Hint: In order to solve this question we need to understand collision.Collision is physical contact between two bodies after moving with some initial speed towards each other and interacting under mutual force when they are close to each other. Net force in collision is always zero so from Newton's second law of motion, momentum would always be constant. So momentum is always conserved during collision which is momentum before collision must equals to momentum after collision.
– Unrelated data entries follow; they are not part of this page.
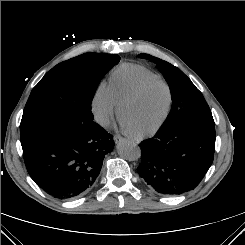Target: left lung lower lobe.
Masks as SVG:
<instances>
[{
  "label": "left lung lower lobe",
  "instance_id": "1",
  "mask_svg": "<svg viewBox=\"0 0 245 245\" xmlns=\"http://www.w3.org/2000/svg\"><path fill=\"white\" fill-rule=\"evenodd\" d=\"M214 124L182 118L141 143L137 171L157 192L178 195L195 188L213 162Z\"/></svg>",
  "mask_w": 245,
  "mask_h": 245
}]
</instances>
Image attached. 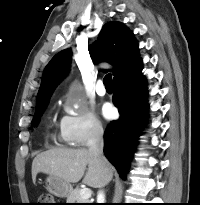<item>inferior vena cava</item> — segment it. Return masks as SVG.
Returning a JSON list of instances; mask_svg holds the SVG:
<instances>
[{
    "label": "inferior vena cava",
    "mask_w": 200,
    "mask_h": 205,
    "mask_svg": "<svg viewBox=\"0 0 200 205\" xmlns=\"http://www.w3.org/2000/svg\"><path fill=\"white\" fill-rule=\"evenodd\" d=\"M88 151L90 154L94 155L95 157L102 158L103 157V128L99 124L93 125L90 137L87 142ZM97 200L99 203H104L105 195L102 190H99L97 195Z\"/></svg>",
    "instance_id": "inferior-vena-cava-1"
}]
</instances>
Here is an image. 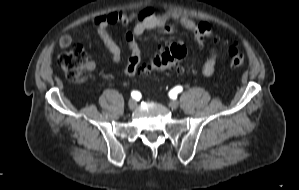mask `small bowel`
Returning <instances> with one entry per match:
<instances>
[{
    "label": "small bowel",
    "instance_id": "1",
    "mask_svg": "<svg viewBox=\"0 0 299 190\" xmlns=\"http://www.w3.org/2000/svg\"><path fill=\"white\" fill-rule=\"evenodd\" d=\"M92 23L96 27L98 36L116 63L121 61V49L110 35L108 28L115 24H133L132 30L125 34V39L131 51V55L124 67V73L128 76L136 74L140 62V50L135 42V38L148 30L171 33L177 25H180L193 34L200 48L204 46L207 39L213 36V30L208 23L196 21L178 10H168L161 14H156L152 8H143L131 12L122 10L111 11L106 14L95 15L92 18ZM72 43V37L66 35L60 39L59 46L68 48ZM217 60L218 51L213 49L202 66V74L204 76L208 77L214 73ZM87 68L93 70L95 63L89 61Z\"/></svg>",
    "mask_w": 299,
    "mask_h": 190
}]
</instances>
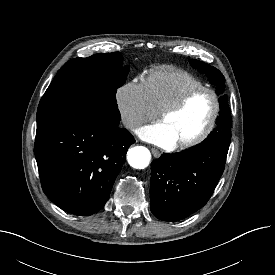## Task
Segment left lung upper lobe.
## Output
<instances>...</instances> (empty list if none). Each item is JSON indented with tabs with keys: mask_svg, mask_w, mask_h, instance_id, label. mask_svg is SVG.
Wrapping results in <instances>:
<instances>
[{
	"mask_svg": "<svg viewBox=\"0 0 275 275\" xmlns=\"http://www.w3.org/2000/svg\"><path fill=\"white\" fill-rule=\"evenodd\" d=\"M190 64L197 68L199 72L205 73L209 79V81L217 86V94L223 93L225 89V78L222 73L217 70L215 67H212L204 62L190 59ZM220 103V112L217 118V127L210 133L209 136L212 135H225L227 137H231V113L228 106V100L225 95H222L219 98Z\"/></svg>",
	"mask_w": 275,
	"mask_h": 275,
	"instance_id": "5c2ea615",
	"label": "left lung upper lobe"
}]
</instances>
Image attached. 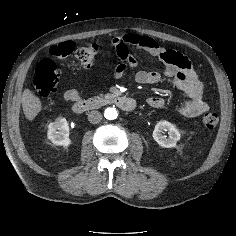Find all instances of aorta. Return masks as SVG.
Returning a JSON list of instances; mask_svg holds the SVG:
<instances>
[{"label": "aorta", "instance_id": "aorta-1", "mask_svg": "<svg viewBox=\"0 0 236 236\" xmlns=\"http://www.w3.org/2000/svg\"><path fill=\"white\" fill-rule=\"evenodd\" d=\"M104 116L106 119H109V120H114L117 118L118 116V113H117V110L113 107H110V108H107L104 112Z\"/></svg>", "mask_w": 236, "mask_h": 236}]
</instances>
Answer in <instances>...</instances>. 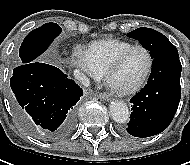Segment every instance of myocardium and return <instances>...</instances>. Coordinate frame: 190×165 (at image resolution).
Instances as JSON below:
<instances>
[{
  "mask_svg": "<svg viewBox=\"0 0 190 165\" xmlns=\"http://www.w3.org/2000/svg\"><path fill=\"white\" fill-rule=\"evenodd\" d=\"M135 49H142L143 51L146 52V54L148 56V66H147V69H146L144 75L136 84H134L130 87L121 88V87L114 85L112 83L113 75L116 73V71L121 66L126 55ZM153 65H154V57L152 55V52L144 45L134 44V45L124 49L122 52H120L117 55V57L114 59V61L111 63V65L109 66L108 70L105 73V81H106L107 85L116 93H118L120 95H130V94H133V93L139 91L144 86V84L146 83L147 79L149 78V76L152 72Z\"/></svg>",
  "mask_w": 190,
  "mask_h": 165,
  "instance_id": "1",
  "label": "myocardium"
}]
</instances>
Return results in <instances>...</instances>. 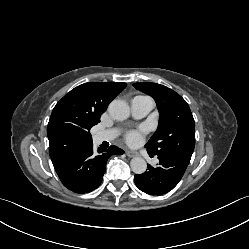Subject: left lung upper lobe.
Wrapping results in <instances>:
<instances>
[{
    "mask_svg": "<svg viewBox=\"0 0 249 249\" xmlns=\"http://www.w3.org/2000/svg\"><path fill=\"white\" fill-rule=\"evenodd\" d=\"M133 86L153 97L160 113L158 128L145 145L147 151L190 161L195 146V124L187 102L160 84L134 83Z\"/></svg>",
    "mask_w": 249,
    "mask_h": 249,
    "instance_id": "left-lung-upper-lobe-1",
    "label": "left lung upper lobe"
}]
</instances>
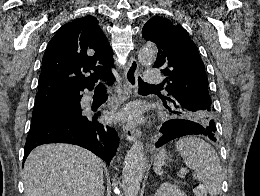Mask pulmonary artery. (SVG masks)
Returning a JSON list of instances; mask_svg holds the SVG:
<instances>
[{"instance_id":"1","label":"pulmonary artery","mask_w":260,"mask_h":196,"mask_svg":"<svg viewBox=\"0 0 260 196\" xmlns=\"http://www.w3.org/2000/svg\"><path fill=\"white\" fill-rule=\"evenodd\" d=\"M146 73L145 84H160L163 81L162 72H158V69H147Z\"/></svg>"}]
</instances>
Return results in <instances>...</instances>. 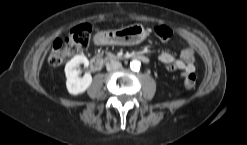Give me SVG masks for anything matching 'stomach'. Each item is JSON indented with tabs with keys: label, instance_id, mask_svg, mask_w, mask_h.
<instances>
[{
	"label": "stomach",
	"instance_id": "1",
	"mask_svg": "<svg viewBox=\"0 0 247 145\" xmlns=\"http://www.w3.org/2000/svg\"><path fill=\"white\" fill-rule=\"evenodd\" d=\"M100 35L104 44L136 45L147 37L148 31L140 24H133L116 30L103 31Z\"/></svg>",
	"mask_w": 247,
	"mask_h": 145
}]
</instances>
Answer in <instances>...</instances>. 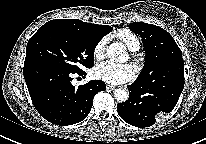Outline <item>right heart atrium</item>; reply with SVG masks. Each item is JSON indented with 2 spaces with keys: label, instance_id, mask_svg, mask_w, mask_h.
Segmentation results:
<instances>
[{
  "label": "right heart atrium",
  "instance_id": "obj_1",
  "mask_svg": "<svg viewBox=\"0 0 206 144\" xmlns=\"http://www.w3.org/2000/svg\"><path fill=\"white\" fill-rule=\"evenodd\" d=\"M107 39L102 38L98 43L95 45L93 50V55L95 59L100 60L105 55V47H106Z\"/></svg>",
  "mask_w": 206,
  "mask_h": 144
}]
</instances>
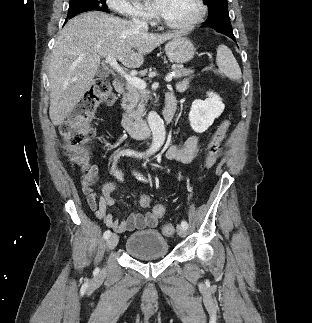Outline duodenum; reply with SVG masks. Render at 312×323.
Segmentation results:
<instances>
[{"label":"duodenum","instance_id":"410a0bca","mask_svg":"<svg viewBox=\"0 0 312 323\" xmlns=\"http://www.w3.org/2000/svg\"><path fill=\"white\" fill-rule=\"evenodd\" d=\"M125 80L117 78L113 82V87L118 93L125 92ZM177 112V100L174 92L168 93L165 104L162 109V116L167 123H171ZM122 127L134 138L143 139L149 132L150 128L145 120L138 119L130 113H124L121 119Z\"/></svg>","mask_w":312,"mask_h":323}]
</instances>
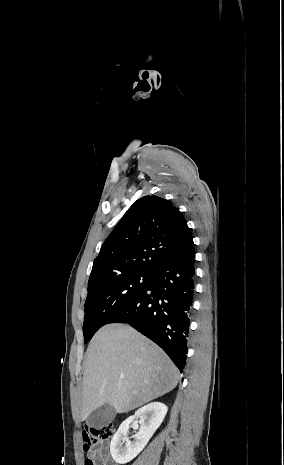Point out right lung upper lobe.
Returning a JSON list of instances; mask_svg holds the SVG:
<instances>
[{
    "mask_svg": "<svg viewBox=\"0 0 284 465\" xmlns=\"http://www.w3.org/2000/svg\"><path fill=\"white\" fill-rule=\"evenodd\" d=\"M191 242L190 229L171 202L144 196L127 210L103 243L88 288L127 274L152 275Z\"/></svg>",
    "mask_w": 284,
    "mask_h": 465,
    "instance_id": "obj_1",
    "label": "right lung upper lobe"
}]
</instances>
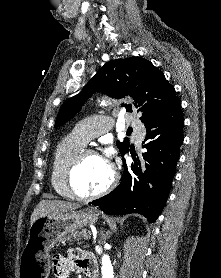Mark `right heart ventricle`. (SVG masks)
I'll list each match as a JSON object with an SVG mask.
<instances>
[{
    "instance_id": "1",
    "label": "right heart ventricle",
    "mask_w": 221,
    "mask_h": 278,
    "mask_svg": "<svg viewBox=\"0 0 221 278\" xmlns=\"http://www.w3.org/2000/svg\"><path fill=\"white\" fill-rule=\"evenodd\" d=\"M84 145L71 134L61 140L55 149L51 166V184L55 192L63 198H73L66 187L65 172L71 158Z\"/></svg>"
}]
</instances>
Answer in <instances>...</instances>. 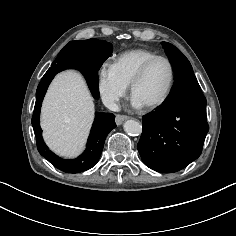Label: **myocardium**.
Here are the masks:
<instances>
[{"label": "myocardium", "mask_w": 236, "mask_h": 236, "mask_svg": "<svg viewBox=\"0 0 236 236\" xmlns=\"http://www.w3.org/2000/svg\"><path fill=\"white\" fill-rule=\"evenodd\" d=\"M160 60L165 61L168 64L169 69H170V79H169V83H168L165 93L158 100L143 105V107L148 110H153V109H156V108L162 106L169 99V97L172 93L174 83H175V68H174L172 61L165 56H159V55L149 59L141 66V68L138 70V72L136 73V75L134 76V78L130 84V93H131V96L134 97V93H135L137 86L143 80V78L147 74L150 67L155 62L160 61Z\"/></svg>", "instance_id": "1"}]
</instances>
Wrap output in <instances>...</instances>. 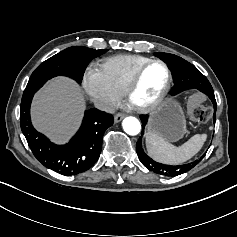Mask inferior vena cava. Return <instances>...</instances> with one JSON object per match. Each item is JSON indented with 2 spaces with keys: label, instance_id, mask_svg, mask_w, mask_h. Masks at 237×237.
<instances>
[{
  "label": "inferior vena cava",
  "instance_id": "602c4592",
  "mask_svg": "<svg viewBox=\"0 0 237 237\" xmlns=\"http://www.w3.org/2000/svg\"><path fill=\"white\" fill-rule=\"evenodd\" d=\"M94 105L97 109L106 111L108 113H115V111L119 108L117 103L110 102L104 98L94 99Z\"/></svg>",
  "mask_w": 237,
  "mask_h": 237
}]
</instances>
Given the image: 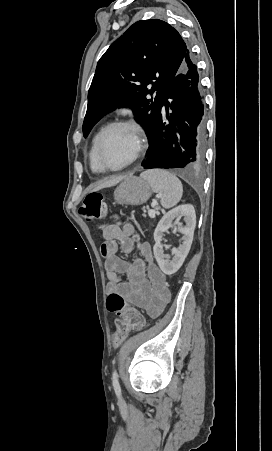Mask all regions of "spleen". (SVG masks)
I'll return each mask as SVG.
<instances>
[{
    "label": "spleen",
    "mask_w": 272,
    "mask_h": 451,
    "mask_svg": "<svg viewBox=\"0 0 272 451\" xmlns=\"http://www.w3.org/2000/svg\"><path fill=\"white\" fill-rule=\"evenodd\" d=\"M140 178L147 180L155 194H161L160 204L163 208H173L180 202L183 186L174 174L166 170H147L140 174Z\"/></svg>",
    "instance_id": "obj_1"
}]
</instances>
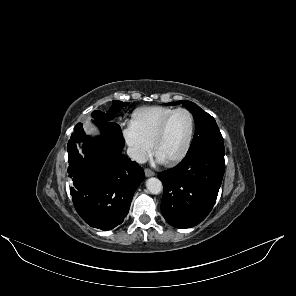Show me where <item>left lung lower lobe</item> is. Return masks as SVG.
<instances>
[{
  "mask_svg": "<svg viewBox=\"0 0 296 296\" xmlns=\"http://www.w3.org/2000/svg\"><path fill=\"white\" fill-rule=\"evenodd\" d=\"M224 144L201 148L173 169L158 174L164 194L161 212L176 228H190L203 221L213 208L225 170Z\"/></svg>",
  "mask_w": 296,
  "mask_h": 296,
  "instance_id": "left-lung-lower-lobe-1",
  "label": "left lung lower lobe"
}]
</instances>
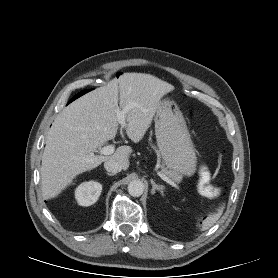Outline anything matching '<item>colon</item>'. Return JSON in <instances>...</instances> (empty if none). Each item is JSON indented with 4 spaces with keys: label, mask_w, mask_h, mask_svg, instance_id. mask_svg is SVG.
Returning a JSON list of instances; mask_svg holds the SVG:
<instances>
[{
    "label": "colon",
    "mask_w": 278,
    "mask_h": 278,
    "mask_svg": "<svg viewBox=\"0 0 278 278\" xmlns=\"http://www.w3.org/2000/svg\"><path fill=\"white\" fill-rule=\"evenodd\" d=\"M202 193L209 198H217L222 194V187L207 182V172L204 170L201 174Z\"/></svg>",
    "instance_id": "1"
}]
</instances>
Complete step by step answer:
Collisions are of two types, one is elastic collision and other is non-elastic collision. In elastic collision both momentum and energy is conserved while in in-elastic collision only momentum is conserved. Coefficient of restitution is defined as ratio of velocity of separation to velocity of approachSo if hail storms collide with earth at an angle of $30^\circ $ with vertical. Let the initial velocity be “$u$” and the final velocity is “$v$”.
Since, acceleration in $x$ direction is, ${a_x} = 0$.
So, Force in $x$ direction, ${F_x} = m{a_x}$.
Putting values we get, ${F_x} = 0$.
So from newton’s second law of motion, ${F_x} = \dfrac{{d{p_x}}}{{dt}}$ we get, $\dfrac{{d{p_x}}}{{dt}} = 0$
So, Momentum in the “x” direction is, ${p_x} = $ constant.
So before collision momentum in x direction, ${p_{bx}} = m{u_x}$
Since, ${u_x} = u\sin \;30^\circ $

Putting values we get, ${p_{bx}} = mu\sin 30^\circ $
${p_{bx}} = \dfrac{{mu}}{2}$
Similarly after collision momentum in x direction, ${p_{ax}} = m{v_x}$
Since, ${v_x} = v\sin \;60^\circ $
Putting values we get, ${p_{ax}} = mv\sin 60^\circ $
${p_{ax}} = \dfrac{{mv\sqrt 3 }}{2}$
So from conservation of momentum in x direction, ${p_{bx}} = {p_{ax}}$
Putting values we get, $\dfrac{{mu}}{2} = \dfrac{{mv\sqrt 3 }}{2}$
$\dfrac{v}{u} = \dfrac{1}{{\sqrt 3 }}$
Since coefficient of restitution is defined as,
$e = \dfrac{v}{u}$
Putting values we get,
$\therefore e = \dfrac{1}{{\sqrt 3 }}$

So the correct option is A.

Note: It should be remembered that momentum would be conserved only in that direction in which force is zero, here there is no acceleration or force in $x$ direction so momentum in this direction would be conserved whereas acceleration in $y$ direction is non zero and it is equal to acceleration due to gravity so in this direction momentum is not conserved.